I am interested in any critique or lambasting of my proof, be it focusing on inaccuracies or cohesiveness, I do not care.
Problem
Let $\mathcal{C}$ be a countable partition of a set $E$. Show that every element of $\sigma \mathcal{C}$ is a countable union of elements taken from $\mathcal{C}$.
Attempt
$\text{ }$ We begin by constructing a set $\mathcal{E}$ consisting of all possible countable unions of elements taken from $\mathcal{C}$. We want to first show that $\mathcal{E}$ is a $\sigma$-algebra, i.e. $\mathcal{E}$ is closed under countable unions and closed under complements. Since $\mathcal{E}$ consists entirely of countable unions of elements from $\mathcal{C}$, the union of any amount of elements from $\mathcal{E}$ will also be a countable union of elements from $\mathcal{C}$, which means that this union will be in $\mathcal{E}$, so $\mathcal{E}$ is closed under countable unions. Now consider some arbitrary element $D \in \mathcal{E}$. Since $D$ is a countable union of elements from $\mathcal{C}$, i.e. $D \subseteq \bigcup_{B \in \mathcal{C}} B$, and since $\bigcup_{B \in \mathcal{C}} B = E$ (given $\mathcal{C}$ is a countable partition of $E$), we have that $E \setminus D \subseteq \bigcup_{B \in \mathcal{C}} B$. This means that $E \setminus D$ is a countable union of elements from $\mathcal{C}$, so $E \setminus D \in \mathcal{E}$. Since $D$ was arbitrary, we have that $\mathcal{E}$ is closed under complements.
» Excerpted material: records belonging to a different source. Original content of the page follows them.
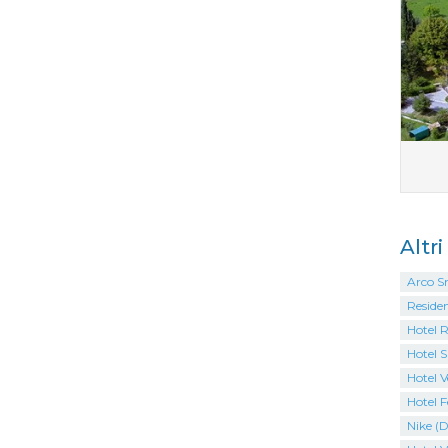
Altr
Arco S
Residen
Hotel 
Hotel S
Hotel V
Hotel F
Nike (D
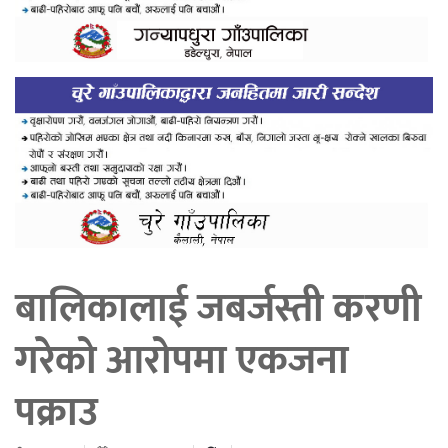
बालिकालाई जबर्जस्ती करणी
गरेको आरोपमा एकजना
पक्राउ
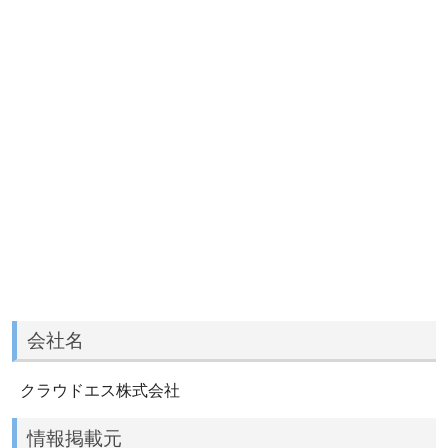
会社名
クラウドエス株式会社
情報掲載元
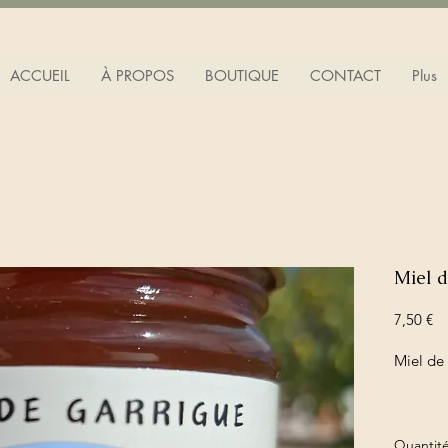
ACCUEIL
À PROPOS
BOUTIQUE
CONTACT
Plus
Miel d
Pr
7,50 €
Miel de
Quantit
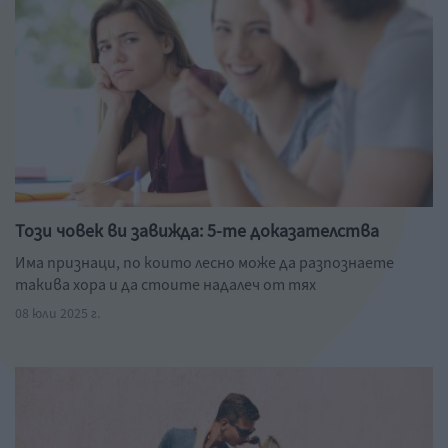
Този човек ви завижда: 5-те доказателства
Има признаци, по които лесно може да разпознаете
такива хора и да стоите надалеч от тях
08 юли 2025 г.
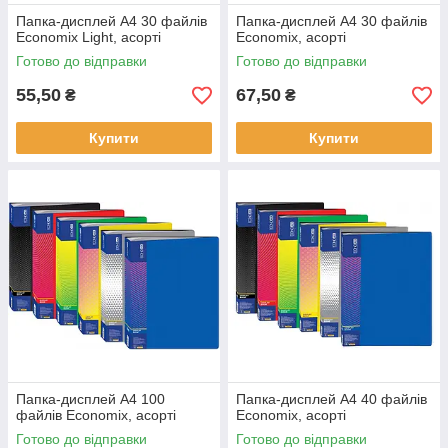
Папка-дисплей А4 30 файлів
Папка-дисплей А4 30 файлів
Economix Light, асорті
Economix, асорті
Готово до відправки
Готово до відправки
55,50
67,50
₴
₴
Купити
Купити
Папка-дисплей А4 100
Папка-дисплей А4 40 файлів
файлів Economix, асорті
Economix, асорті
Готово до відправки
Готово до відправки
$\text{ }$ Finally, we need to show that $\mathcal{E} = \sigma \mathcal{C}$, which we can do by proving that $\sigma \mathcal{C} \subseteq \mathcal{E}$ and $\mathcal{E} \subseteq \sigma \mathcal{C}$. For the first case, we know that the countable union of all elements of $\mathcal{C}$, i.e. $\bigcup_{B \in \mathcal{C}} B = \mathcal{C} = E$, is an element of $\mathcal{E}$. Let $A_1 \cap A_2 \cap \dotsm$ be the intersection of all $\sigma$-algebras that contain $\mathcal{C}$. By the definition of $\sigma \mathcal{C}$ as the smallest $\sigma$-algebra to contain $\mathcal{C}$, $A_1 \cap A_2 \cap \dotsm = \sigma \mathcal{C}$, and since $\mathcal{E}$ is a $\sigma$-algebra that contains $\mathcal{C}$, we have that $\sigma \mathcal{C} \subseteq \mathcal{E}$. For the second and final case, $\mathcal{C} \subseteq \sigma \mathcal{C}$ and the fact that $\sigma \mathcal{C}$ is a $\sigma$-algebra implies that all countable unions of elements taken from $\mathcal{C}$ are also contained in $\sigma \mathcal{C}$. Since we constructed $\mathcal{E}$ to consist exclusively of all countable unions of elements taken from $\mathcal{C}$, we have that $\mathcal{E} \subseteq \sigma \mathcal{C}$. Since $\sigma \mathcal{C} \subseteq \mathcal{E}$ and $\mathcal{E} \subseteq \sigma \mathcal{C}$, we have that $\sigma \mathcal{C} = \mathcal{E}$, as desired.
Ideas
Only part that might seem problematic is "$\mathcal{C} \subseteq \sigma \mathcal{C}$ and the fact that $\sigma \mathcal{C}$ is a $\sigma$-algebra implies that all countable unions of elements taken from $\mathcal{C}$ are also contained in $\sigma \mathcal{C}$."
Also, please point out if I switched $\in$ and $\subseteq$ anywhere. This is an annoying issue I need to prune out of my behaviour.
Best Answer
Your attempt is right, but it can be improved.
Let $\mathcal{E}$ be the set consisting of all possible countable unions of elements taken from $\mathcal{C}$. You already proved that it is closed by countable union and by complement. It is trivial that $\emptyset \in \mathcal{E}$. So $\mathcal{E}$ is a $\sigma$-algebra.
Clearly, for each $A \in \mathcal{C}$, $A \in \mathcal{E}$. So, $\mathcal{C} \subset \mathcal{E}$. So $$\sigma(\mathcal{C}) \subseteq \mathcal{E}$$
which means that every element of $\sigma( \mathcal{C})$ is a countable union of elements taken from $\mathcal{C}$ (and answer the Problem as stated). But we can go a little further.
On the other hand, any countable unions of elements taken from $\mathcal{C}$ is an element of $\sigma(\mathcal{C})$. So $$\mathcal{E} \subseteq \sigma(\mathcal{C})$$ So $$\sigma(\mathcal{C}) = \mathcal{E}$$
which means that the elements of $\sigma( \mathcal{C})$ are precisely the countable union of elements taken from $\mathcal{C}$.